Creating a crawler service to work efficiently at scale using Gevent and Flask
Rishi Raj Chopra (~rishi11) |
With so much information available over the internet nowadays, crawling efficiently at scale has become inevitable. During crawling, most of the time in most of the cases is spent by the processor waiting for the response from the remote server to which the crawl request has been made. This happens more so in python due to the GIL (Global Interpreter Lock).
Using a library like Gevent, which lets you perform asynchronous tasks synchronously, the time which the processor spends waiting for the response can be used to make more crawl requests thus rendering the crawler make more concurrent requests. A simple web service written in flask can achieve this, and guess what? It's not that hard.
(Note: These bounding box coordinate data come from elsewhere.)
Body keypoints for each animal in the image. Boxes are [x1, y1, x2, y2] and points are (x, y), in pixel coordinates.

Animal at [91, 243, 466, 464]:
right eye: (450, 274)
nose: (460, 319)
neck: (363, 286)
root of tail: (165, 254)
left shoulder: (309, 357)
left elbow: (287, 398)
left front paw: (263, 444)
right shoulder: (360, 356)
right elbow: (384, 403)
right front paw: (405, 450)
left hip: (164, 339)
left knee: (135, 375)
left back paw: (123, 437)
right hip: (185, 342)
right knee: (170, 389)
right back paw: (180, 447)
Multiple processes can be deployed for the flask application using Uwsgi and Nginx, thus making it more efficient.
What this talk covers:
- Concurrency in Python
- Cooperative Multitasking in Python as opposed to Preemptive Multitasking
- Crawler service
- Using python requests module to make requests
- Using Flask to create the web service
- Using Gevent to make concurrent requests
- Event Loop
- Monkey Patching in Python
- Deploying the flask application using Gevent
- Using Apache Bench for testing and comparing the results
- Basics of Python GIL
- Basic Crawling in Python (using urllib or requests)
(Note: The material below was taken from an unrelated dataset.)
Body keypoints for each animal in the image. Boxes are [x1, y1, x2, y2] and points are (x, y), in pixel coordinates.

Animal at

- Making web servers using Flask
- Knowledge of deploying flask applications
- Knowledge of using Apache Bench for testing web applications
The speaker is a 2016 graduate of Delhi Technological University (Formerly Delhi College of Engineering) in B.Tech Information Technology and currently works as a Software Development Engineer for Zomato. He has an year of industry experience in Python and Web Services.